Data records Start Marker

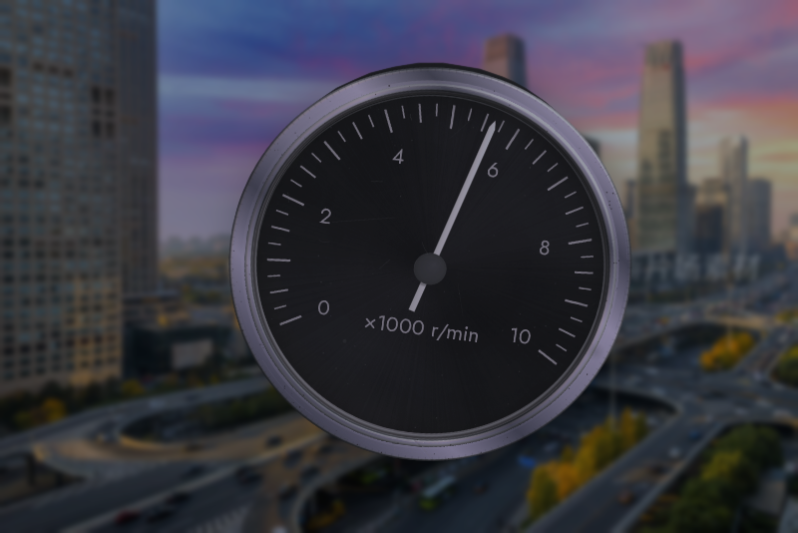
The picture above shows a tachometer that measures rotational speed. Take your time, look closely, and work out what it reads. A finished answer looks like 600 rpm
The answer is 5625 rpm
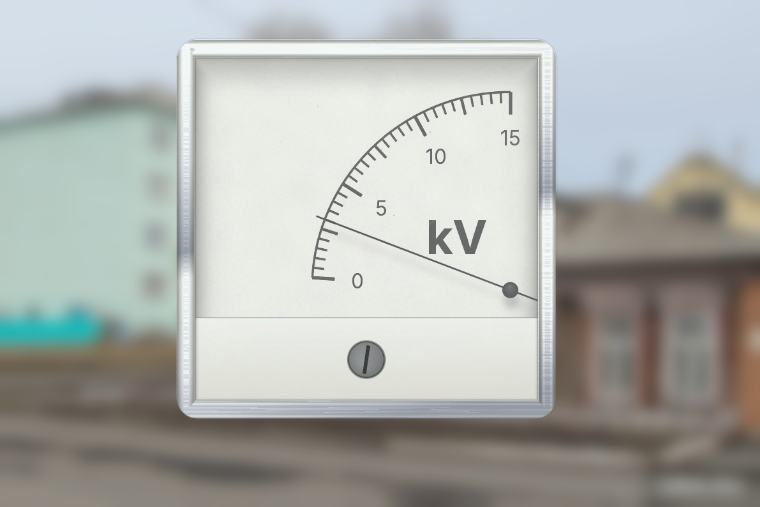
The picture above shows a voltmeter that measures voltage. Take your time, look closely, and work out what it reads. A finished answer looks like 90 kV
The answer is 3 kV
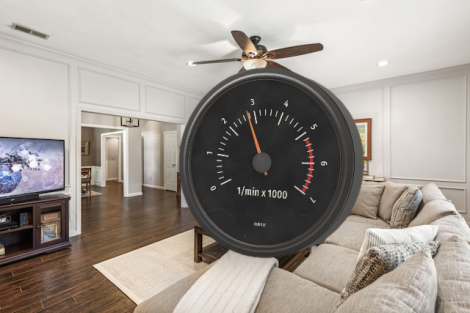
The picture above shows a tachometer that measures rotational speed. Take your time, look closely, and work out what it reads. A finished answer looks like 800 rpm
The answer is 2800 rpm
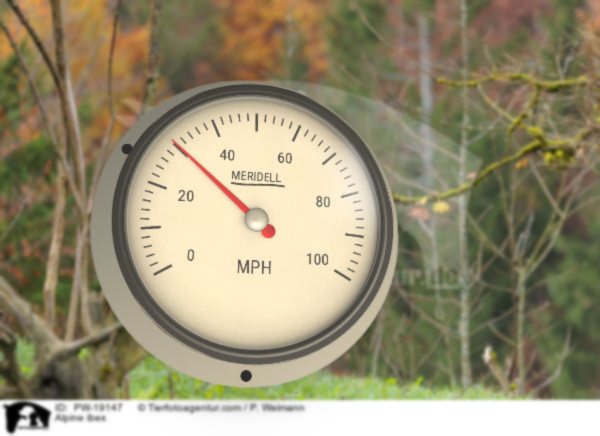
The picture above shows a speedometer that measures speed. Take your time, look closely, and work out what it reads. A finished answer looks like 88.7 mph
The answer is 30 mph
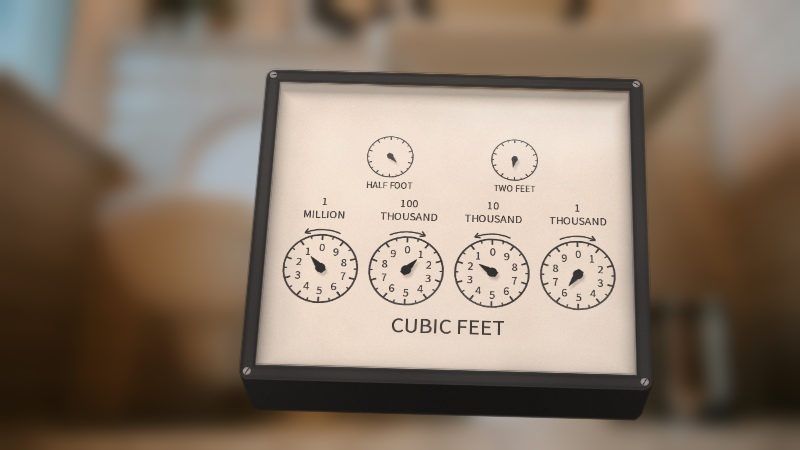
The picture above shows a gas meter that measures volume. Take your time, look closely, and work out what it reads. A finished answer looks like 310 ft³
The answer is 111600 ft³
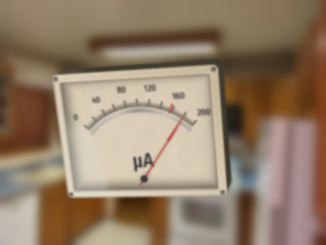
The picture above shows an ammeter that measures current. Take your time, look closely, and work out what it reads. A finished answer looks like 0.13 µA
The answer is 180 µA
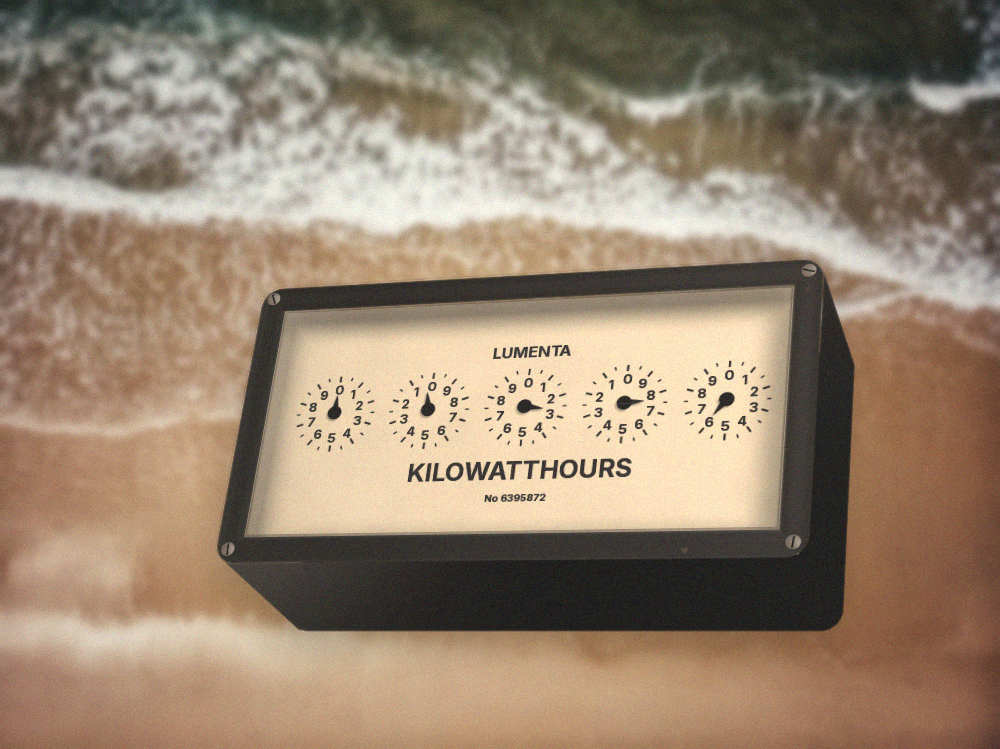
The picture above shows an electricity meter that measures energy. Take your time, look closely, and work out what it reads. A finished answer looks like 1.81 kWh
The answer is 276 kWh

Data records End Marker

What the task asks:
Can you reproduce all of the records above word for word, leaving out the pictures?

Output for this exercise:
The picture above shows a tachometer that measures rotational speed. Take your time, look closely, and work out what it reads. A finished answer looks like 600 rpm
The answer is 5625 rpm
The picture above shows a voltmeter that measures voltage. Take your time, look closely, and work out what it reads. A finished answer looks like 90 kV
The answer is 3 kV
The picture above shows a tachometer that measures rotational speed. Take your time, look closely, and work out what it reads. A finished answer looks like 800 rpm
The answer is 2800 rpm
The picture above shows a speedometer that measures speed. Take your time, look closely, and work out what it reads. A finished answer looks like 88.7 mph
The answer is 30 mph
The picture above shows a gas meter that measures volume. Take your time, look closely, and work out what it reads. A finished answer looks like 310 ft³
The answer is 111600 ft³
The picture above shows an ammeter that measures current. Take your time, look closely, and work out what it reads. A finished answer looks like 0.13 µA
The answer is 180 µA
The picture above shows an electricity meter that measures energy. Take your time, look closely, and work out what it reads. A finished answer looks like 1.81 kWh
The answer is 276 kWh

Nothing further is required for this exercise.